Forse proprio per queste malcelate convinzioni Minardo se n’è andato, sgusciando via da quell’angolo in cui gli azzurri lo avevano cacciato. Sono trascorsi solo pochi mesi da quelle roboanti frasi di roseo futuro politico tra Minardo e Leontini, che si abbracciavano come fratelli, con Giovanni Mauro grande assente da quell’avvio di campagna elettorale, perché facente parte dell’opposta cordata di Nino Minardo, il nipote rampante. Pochi mesi che adesso sembrano anni luce.

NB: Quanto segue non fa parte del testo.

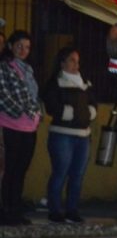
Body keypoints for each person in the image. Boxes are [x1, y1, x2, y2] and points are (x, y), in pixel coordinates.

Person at [43, 47, 97, 223]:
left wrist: (90, 113)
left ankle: (72, 210)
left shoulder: (85, 82)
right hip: (62, 135)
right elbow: (52, 105)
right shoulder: (56, 82)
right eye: (72, 60)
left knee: (78, 174)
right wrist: (70, 114)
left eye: (77, 61)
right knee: (60, 172)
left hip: (83, 135)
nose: (76, 64)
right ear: (62, 63)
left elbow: (93, 102)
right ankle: (55, 209)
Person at [0, 30, 42, 226]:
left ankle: (15, 209)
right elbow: (4, 96)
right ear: (11, 46)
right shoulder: (5, 67)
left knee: (20, 171)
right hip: (11, 125)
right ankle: (6, 210)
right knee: (9, 170)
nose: (23, 50)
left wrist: (36, 113)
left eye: (27, 47)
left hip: (29, 128)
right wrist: (22, 111)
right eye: (19, 46)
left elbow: (34, 97)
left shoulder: (28, 69)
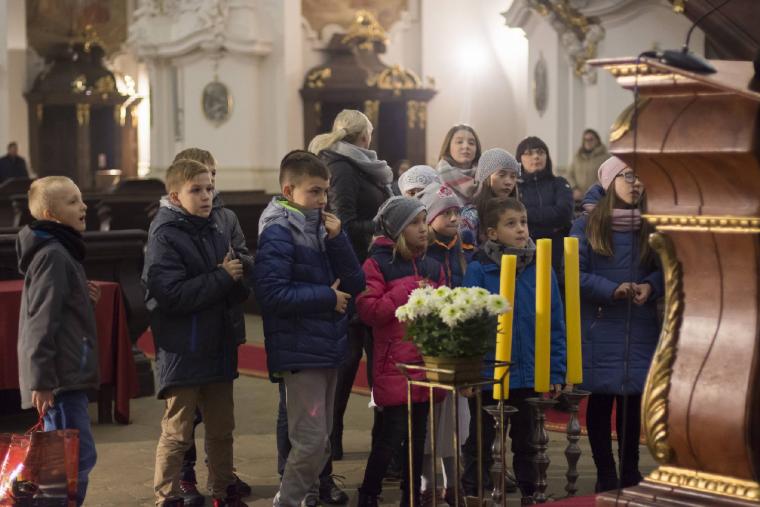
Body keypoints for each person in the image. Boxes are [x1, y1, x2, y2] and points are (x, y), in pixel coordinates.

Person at [252, 150, 365, 507]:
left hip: (327, 344)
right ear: (289, 191)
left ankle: (304, 498)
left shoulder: (323, 227)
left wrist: (339, 238)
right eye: (314, 191)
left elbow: (356, 282)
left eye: (326, 191)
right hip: (300, 348)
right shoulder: (278, 231)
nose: (323, 199)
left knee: (322, 439)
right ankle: (286, 502)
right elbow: (271, 294)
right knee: (310, 440)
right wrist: (327, 298)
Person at [144, 159, 251, 507]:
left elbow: (236, 281)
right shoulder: (164, 234)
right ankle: (167, 496)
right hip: (184, 347)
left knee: (221, 429)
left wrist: (236, 277)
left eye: (209, 189)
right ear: (175, 196)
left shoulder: (217, 226)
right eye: (197, 190)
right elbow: (170, 294)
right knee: (178, 431)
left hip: (217, 343)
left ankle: (223, 490)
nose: (206, 196)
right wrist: (222, 276)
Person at [462, 197, 567, 503]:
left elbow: (555, 322)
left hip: (529, 372)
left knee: (528, 444)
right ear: (492, 233)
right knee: (480, 442)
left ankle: (531, 495)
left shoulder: (541, 268)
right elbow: (468, 325)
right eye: (511, 224)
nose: (521, 229)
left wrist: (556, 370)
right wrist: (469, 372)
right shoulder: (480, 270)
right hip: (489, 374)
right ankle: (473, 494)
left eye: (524, 222)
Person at [570, 156, 662, 492]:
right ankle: (606, 472)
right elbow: (573, 274)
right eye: (629, 176)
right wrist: (611, 289)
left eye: (642, 177)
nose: (637, 183)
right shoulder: (587, 225)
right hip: (601, 324)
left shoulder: (651, 224)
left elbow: (667, 267)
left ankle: (630, 470)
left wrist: (651, 285)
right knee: (601, 400)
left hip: (640, 324)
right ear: (610, 181)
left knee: (632, 402)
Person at [308, 109, 393, 461]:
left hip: (374, 268)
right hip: (354, 269)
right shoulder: (342, 166)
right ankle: (333, 438)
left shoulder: (363, 165)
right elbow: (341, 221)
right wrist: (384, 227)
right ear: (363, 135)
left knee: (377, 359)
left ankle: (383, 442)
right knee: (347, 360)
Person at [356, 197, 444, 507]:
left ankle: (411, 495)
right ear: (396, 229)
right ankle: (368, 493)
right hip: (395, 364)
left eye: (424, 221)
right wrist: (406, 290)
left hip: (426, 361)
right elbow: (370, 312)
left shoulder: (433, 264)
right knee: (391, 436)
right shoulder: (377, 264)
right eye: (415, 223)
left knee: (418, 437)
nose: (424, 229)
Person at [16, 176, 98, 506]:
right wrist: (42, 381)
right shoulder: (53, 255)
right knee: (71, 462)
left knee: (69, 461)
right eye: (73, 201)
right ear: (51, 214)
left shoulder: (61, 250)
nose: (83, 206)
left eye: (81, 198)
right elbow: (40, 322)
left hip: (65, 375)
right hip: (59, 381)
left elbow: (60, 311)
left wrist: (83, 298)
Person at [416, 184, 469, 506]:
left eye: (456, 212)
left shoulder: (461, 249)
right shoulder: (423, 253)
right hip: (427, 348)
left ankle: (453, 483)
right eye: (445, 212)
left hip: (456, 347)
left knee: (454, 422)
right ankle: (426, 483)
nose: (453, 218)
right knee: (427, 424)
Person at [515, 136, 574, 278]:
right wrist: (550, 219)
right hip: (524, 248)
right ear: (519, 159)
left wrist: (528, 214)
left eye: (540, 152)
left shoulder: (559, 183)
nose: (536, 156)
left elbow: (564, 213)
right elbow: (514, 216)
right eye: (529, 153)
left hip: (558, 249)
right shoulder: (515, 188)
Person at [460, 148, 521, 250]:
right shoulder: (471, 216)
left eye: (513, 176)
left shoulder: (516, 212)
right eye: (502, 175)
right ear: (486, 177)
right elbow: (465, 253)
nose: (509, 182)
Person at [436, 124, 482, 204]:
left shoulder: (486, 176)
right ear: (448, 147)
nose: (466, 146)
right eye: (459, 142)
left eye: (471, 143)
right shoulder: (436, 178)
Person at [566, 129, 609, 201]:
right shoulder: (577, 157)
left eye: (591, 139)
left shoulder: (606, 157)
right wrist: (574, 188)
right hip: (578, 198)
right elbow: (569, 174)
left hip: (597, 198)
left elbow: (606, 177)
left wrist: (593, 190)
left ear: (597, 141)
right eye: (585, 140)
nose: (588, 142)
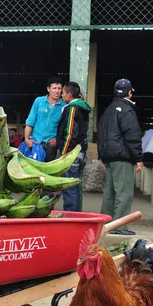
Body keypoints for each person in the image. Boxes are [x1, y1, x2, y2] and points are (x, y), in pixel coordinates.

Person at [97, 79, 144, 235]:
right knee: (124, 193)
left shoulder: (108, 110)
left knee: (109, 193)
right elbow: (133, 136)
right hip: (122, 158)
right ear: (129, 93)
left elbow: (101, 135)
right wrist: (138, 158)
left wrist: (103, 157)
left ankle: (107, 224)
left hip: (109, 158)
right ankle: (119, 226)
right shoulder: (126, 110)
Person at [56, 82, 91, 212]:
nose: (62, 95)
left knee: (69, 187)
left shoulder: (72, 108)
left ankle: (71, 216)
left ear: (69, 95)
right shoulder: (83, 108)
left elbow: (70, 133)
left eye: (63, 93)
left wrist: (64, 153)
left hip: (71, 153)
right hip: (80, 152)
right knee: (75, 186)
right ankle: (75, 214)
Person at [24, 76, 65, 161]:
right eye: (54, 88)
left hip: (51, 145)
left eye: (59, 88)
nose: (57, 91)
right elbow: (30, 121)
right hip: (35, 143)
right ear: (48, 89)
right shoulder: (38, 101)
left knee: (47, 170)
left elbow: (65, 128)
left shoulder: (64, 106)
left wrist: (57, 140)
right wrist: (27, 139)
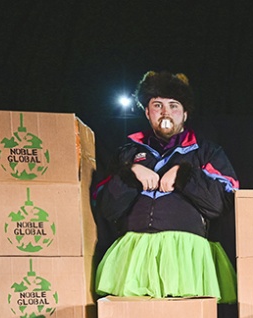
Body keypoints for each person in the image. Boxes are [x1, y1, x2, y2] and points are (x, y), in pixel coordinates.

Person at [92, 71, 238, 302]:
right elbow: (107, 208)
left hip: (186, 256)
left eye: (173, 105)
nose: (166, 112)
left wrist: (184, 174)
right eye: (157, 105)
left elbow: (222, 202)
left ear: (185, 113)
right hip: (135, 256)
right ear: (147, 112)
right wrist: (130, 173)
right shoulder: (128, 153)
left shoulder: (205, 152)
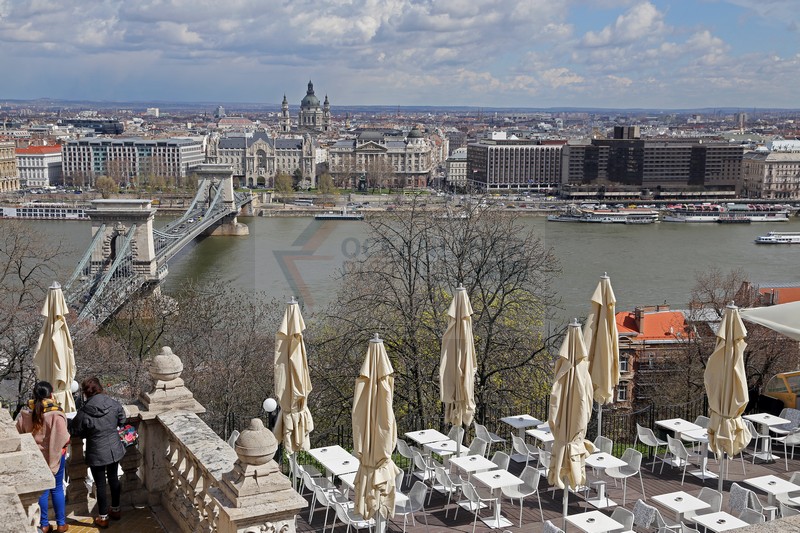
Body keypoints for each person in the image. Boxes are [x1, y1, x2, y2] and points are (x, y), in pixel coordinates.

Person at [69, 377, 126, 528]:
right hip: (114, 448)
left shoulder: (84, 411)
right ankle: (116, 510)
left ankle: (103, 517)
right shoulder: (113, 403)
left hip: (96, 451)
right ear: (100, 388)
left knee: (100, 484)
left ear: (85, 393)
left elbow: (75, 430)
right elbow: (122, 420)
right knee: (113, 479)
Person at [15, 381, 70, 533]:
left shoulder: (27, 414)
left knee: (42, 491)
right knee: (57, 488)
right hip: (56, 456)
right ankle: (61, 524)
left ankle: (44, 525)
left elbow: (18, 433)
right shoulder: (56, 413)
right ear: (51, 394)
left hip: (36, 458)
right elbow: (64, 437)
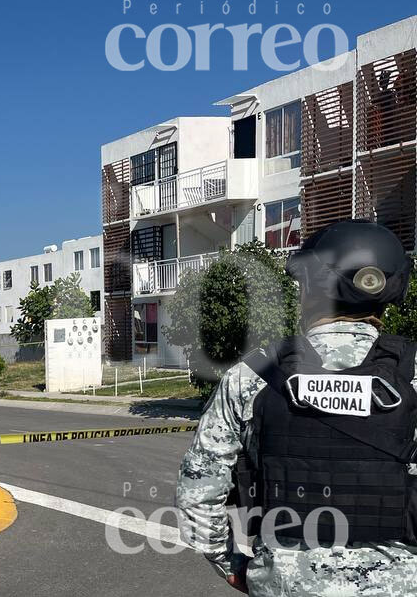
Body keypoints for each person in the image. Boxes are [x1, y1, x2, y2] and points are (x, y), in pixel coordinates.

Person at [177, 220, 417, 596]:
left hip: (284, 585)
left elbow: (198, 493)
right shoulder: (413, 374)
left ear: (311, 289)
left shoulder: (254, 375)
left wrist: (233, 565)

Ora Riccardo Minardo è indipendente. L’anticamera che ogni politico gentleman si concede, prima del passaggio in altri lidi. Non è elegante traslocare subito. Ma le sirene del Movimento per l’Autonomia suonano una musica assai dolce per attendere troppo. Tempo un mesetto e l’accasamento con il suo già compagno di partito nel glorioso Ccd Raffaele Lombardo, sarà cosa fatta.

E si respirerà aria di festa, roba da vitello grasso, perché un’intera «famiglia» si ritroverà di nuovo unita, sotto il tetto comune del Movimento per l’Autonomia. Minardo diventerà compagno di partito del suo ex pupillo che gli si rivoltò contro: Nino Gerratana. Dinanzi a quella che da ieri è molto più di una eventualità, diciamo pure che sta per tramutarsi in certezza, Gerratana aveva subito precisato «che nessuno deve sognarsi di poter fare il Padreterno». Una frase altisonante forse sussurratagli dal suo mentore Carmelo Scarso, anch’egli ex azzurro che si ritroverà nell’Mpa il nipote e presidente del consiglio Enzo Scarso.

I bei vecchi tempi si apprestano a ritornare, e qualcuno magari non ne sarà troppo felice. Ma Riccardo Minardo vuole ripartire da zero, spalleggiato dagli oltre 80 aficionados che non lo molleranno mai. Anche se la parola «mai», in politica, vale meno si uno sputo. «Forza Italia era troppo asfittica, si respirava aria viziata», ha sentenziato Minardo. Una considerazione dettata dal mancato accoglimento della sua richiesta per due assessorati alla provincia, quale giusto riconoscimento della sua forza elettorale e politica.

«Non potevo più restare: non mi hanno nemmeno concesso i margini minimi per poter tirare avanti. E io me ne sono andato via». Così ha detto Minardo, da orgoglioso indipendente con la data di scadenza già piuttosto ravvicinata. E il terremoto politico è già cominciato. Con il parlamentare hanno saltato il fosso anche il già citato presidente del consiglio Scarso, gli ex assessori ed attuali consiglieri Giorgio Cerruto e Paolo Garofalo, Luigi Cabibbo e l’attuale assessore ai servizi sociali Federico Mavilla. In ambito provinciale ha mollato Forza Italia anche l’ assessore Pietro Barrera.

Tutti da Lombardo, tra circa un mese. Ma il già citato capogruppo consiliare Carmelo Scarso aveva dichiarato: «Il Movimento per l’Autonomia non è un ripiego: è una scelta di vita». Le ultime parole famose. E’ presumibile un netto aumento dei colloqui con Lombardo, nei prossimi giorni. Do not disturb, please.